Work to complete:
Comb the records below for the string "Right" and copy each line where it turns up.

(Entries taken from a collection)
-=-=-

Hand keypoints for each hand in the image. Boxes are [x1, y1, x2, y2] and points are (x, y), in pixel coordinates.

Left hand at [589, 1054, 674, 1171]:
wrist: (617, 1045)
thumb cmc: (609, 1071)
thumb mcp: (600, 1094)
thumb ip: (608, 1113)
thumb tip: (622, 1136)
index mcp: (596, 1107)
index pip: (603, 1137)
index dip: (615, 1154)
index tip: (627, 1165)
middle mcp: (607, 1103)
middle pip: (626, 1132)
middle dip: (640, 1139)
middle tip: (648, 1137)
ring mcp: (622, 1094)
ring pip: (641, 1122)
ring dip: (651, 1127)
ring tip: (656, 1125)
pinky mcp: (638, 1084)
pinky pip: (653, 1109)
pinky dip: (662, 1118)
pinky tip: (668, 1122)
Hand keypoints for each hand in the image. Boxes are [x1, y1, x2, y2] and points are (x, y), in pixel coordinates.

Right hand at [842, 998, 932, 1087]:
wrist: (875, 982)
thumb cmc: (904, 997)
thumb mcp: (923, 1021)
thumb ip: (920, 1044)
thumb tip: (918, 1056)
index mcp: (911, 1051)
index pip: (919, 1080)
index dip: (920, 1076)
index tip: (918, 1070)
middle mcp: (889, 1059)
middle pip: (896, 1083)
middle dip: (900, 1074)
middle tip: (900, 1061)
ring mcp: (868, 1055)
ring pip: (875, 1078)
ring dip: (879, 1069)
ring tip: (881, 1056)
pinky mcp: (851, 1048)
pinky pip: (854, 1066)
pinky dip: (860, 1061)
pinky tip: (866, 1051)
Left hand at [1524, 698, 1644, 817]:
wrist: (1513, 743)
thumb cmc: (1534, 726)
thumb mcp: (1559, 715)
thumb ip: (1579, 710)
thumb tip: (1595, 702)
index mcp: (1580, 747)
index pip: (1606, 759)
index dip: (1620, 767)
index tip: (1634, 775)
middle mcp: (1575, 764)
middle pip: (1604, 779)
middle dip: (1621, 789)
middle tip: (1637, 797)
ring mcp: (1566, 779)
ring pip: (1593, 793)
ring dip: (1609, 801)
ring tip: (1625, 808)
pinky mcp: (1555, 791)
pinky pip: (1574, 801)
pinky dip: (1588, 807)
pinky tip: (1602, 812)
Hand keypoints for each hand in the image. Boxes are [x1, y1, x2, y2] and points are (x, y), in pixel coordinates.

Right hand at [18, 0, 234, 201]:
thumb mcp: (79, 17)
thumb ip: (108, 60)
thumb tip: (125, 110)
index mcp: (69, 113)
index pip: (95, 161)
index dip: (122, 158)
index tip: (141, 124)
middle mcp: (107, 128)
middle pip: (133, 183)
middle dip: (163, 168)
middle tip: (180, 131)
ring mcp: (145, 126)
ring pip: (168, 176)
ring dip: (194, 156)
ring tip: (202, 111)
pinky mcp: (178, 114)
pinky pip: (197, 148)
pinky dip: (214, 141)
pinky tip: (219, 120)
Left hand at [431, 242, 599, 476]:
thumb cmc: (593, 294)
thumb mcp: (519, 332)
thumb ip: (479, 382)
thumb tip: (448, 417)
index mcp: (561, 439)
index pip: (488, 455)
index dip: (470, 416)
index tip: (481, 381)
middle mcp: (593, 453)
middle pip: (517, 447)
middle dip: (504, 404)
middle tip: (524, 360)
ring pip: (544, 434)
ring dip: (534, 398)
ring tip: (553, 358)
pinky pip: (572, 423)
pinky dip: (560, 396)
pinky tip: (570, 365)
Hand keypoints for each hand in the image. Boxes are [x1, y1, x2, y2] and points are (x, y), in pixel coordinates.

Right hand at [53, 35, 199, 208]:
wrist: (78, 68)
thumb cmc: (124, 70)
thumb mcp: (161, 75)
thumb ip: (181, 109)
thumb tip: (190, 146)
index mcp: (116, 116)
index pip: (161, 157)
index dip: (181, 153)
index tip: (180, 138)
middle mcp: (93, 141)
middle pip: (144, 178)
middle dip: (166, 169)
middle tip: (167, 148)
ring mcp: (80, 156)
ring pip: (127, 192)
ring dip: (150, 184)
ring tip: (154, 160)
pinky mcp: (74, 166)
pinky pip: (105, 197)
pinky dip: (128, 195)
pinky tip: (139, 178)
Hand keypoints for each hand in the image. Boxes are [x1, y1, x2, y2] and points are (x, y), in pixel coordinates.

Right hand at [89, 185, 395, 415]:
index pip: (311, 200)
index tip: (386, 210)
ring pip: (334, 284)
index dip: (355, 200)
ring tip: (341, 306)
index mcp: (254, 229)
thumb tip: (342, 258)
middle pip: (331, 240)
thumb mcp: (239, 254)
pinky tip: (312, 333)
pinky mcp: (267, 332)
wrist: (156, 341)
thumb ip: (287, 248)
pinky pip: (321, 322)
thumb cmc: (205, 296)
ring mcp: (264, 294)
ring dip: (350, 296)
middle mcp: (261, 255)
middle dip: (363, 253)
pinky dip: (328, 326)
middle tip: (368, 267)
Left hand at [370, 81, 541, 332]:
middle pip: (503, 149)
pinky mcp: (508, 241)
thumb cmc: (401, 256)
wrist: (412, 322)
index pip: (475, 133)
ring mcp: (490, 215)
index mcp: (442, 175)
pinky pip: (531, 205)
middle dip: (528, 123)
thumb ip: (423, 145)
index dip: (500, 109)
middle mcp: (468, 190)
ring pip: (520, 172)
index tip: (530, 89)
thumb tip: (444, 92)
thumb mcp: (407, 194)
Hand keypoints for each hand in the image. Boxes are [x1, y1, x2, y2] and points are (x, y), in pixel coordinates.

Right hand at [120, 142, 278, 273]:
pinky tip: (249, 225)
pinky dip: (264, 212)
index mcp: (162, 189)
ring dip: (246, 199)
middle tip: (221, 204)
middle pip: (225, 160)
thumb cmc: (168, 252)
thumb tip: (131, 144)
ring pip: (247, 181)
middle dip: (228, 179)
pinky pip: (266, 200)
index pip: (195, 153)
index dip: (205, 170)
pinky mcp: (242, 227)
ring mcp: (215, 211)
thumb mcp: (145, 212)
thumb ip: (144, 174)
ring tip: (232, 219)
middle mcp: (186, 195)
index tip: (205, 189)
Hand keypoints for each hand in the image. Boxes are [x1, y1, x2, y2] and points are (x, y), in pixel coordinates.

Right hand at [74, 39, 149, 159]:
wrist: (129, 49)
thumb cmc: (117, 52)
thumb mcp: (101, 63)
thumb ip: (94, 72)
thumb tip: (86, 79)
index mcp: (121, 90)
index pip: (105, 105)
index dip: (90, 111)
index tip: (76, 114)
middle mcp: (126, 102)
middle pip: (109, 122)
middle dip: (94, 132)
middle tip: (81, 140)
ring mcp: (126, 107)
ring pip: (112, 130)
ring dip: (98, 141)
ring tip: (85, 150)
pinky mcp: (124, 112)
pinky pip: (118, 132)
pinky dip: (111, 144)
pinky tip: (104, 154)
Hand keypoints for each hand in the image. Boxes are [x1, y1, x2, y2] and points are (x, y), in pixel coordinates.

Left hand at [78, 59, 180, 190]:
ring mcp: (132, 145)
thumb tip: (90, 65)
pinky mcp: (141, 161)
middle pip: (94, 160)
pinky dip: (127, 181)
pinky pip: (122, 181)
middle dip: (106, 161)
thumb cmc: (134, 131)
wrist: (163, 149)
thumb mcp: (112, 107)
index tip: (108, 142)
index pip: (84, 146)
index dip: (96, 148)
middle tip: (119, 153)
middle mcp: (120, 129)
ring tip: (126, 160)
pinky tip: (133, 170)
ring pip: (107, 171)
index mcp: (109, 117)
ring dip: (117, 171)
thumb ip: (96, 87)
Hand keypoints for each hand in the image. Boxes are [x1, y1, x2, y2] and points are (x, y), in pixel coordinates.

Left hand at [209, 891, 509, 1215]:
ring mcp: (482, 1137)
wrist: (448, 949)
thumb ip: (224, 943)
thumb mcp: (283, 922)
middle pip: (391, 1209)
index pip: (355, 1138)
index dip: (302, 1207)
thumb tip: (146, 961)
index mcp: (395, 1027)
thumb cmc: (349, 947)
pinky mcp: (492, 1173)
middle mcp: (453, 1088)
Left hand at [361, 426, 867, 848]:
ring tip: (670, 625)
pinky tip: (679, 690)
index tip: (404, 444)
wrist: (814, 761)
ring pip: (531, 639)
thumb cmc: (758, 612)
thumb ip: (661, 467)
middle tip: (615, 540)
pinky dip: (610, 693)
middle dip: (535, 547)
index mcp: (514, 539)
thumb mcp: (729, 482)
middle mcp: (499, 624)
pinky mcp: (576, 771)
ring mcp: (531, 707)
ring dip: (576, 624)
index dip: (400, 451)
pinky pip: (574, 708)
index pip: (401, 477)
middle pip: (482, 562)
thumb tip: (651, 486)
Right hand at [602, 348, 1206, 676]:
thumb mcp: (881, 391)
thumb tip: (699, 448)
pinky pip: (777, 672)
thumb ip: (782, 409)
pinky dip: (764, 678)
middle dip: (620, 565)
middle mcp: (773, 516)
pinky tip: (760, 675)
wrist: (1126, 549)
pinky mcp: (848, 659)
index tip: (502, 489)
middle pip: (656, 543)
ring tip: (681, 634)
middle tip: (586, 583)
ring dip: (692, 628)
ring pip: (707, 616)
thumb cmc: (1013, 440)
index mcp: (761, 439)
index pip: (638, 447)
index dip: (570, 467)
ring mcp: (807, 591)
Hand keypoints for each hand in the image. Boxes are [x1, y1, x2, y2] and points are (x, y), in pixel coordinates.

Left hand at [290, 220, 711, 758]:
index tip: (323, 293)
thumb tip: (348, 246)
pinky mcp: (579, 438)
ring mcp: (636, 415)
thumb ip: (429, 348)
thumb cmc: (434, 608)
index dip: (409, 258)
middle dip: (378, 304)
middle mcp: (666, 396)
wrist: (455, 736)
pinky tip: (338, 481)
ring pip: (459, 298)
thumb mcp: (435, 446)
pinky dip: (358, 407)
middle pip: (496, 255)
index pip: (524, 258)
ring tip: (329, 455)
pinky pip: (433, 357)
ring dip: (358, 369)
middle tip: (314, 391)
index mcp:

-=-=-

Solved problem:
Right hand at [842, 998, 932, 1087]:
Right hand at [18, 0, 234, 201]:
Right hand at [53, 35, 199, 208]:
Right hand at [89, 185, 395, 415]:
Right hand at [120, 142, 278, 273]:
Right hand at [74, 39, 149, 159]:
Right hand at [602, 348, 1206, 676]:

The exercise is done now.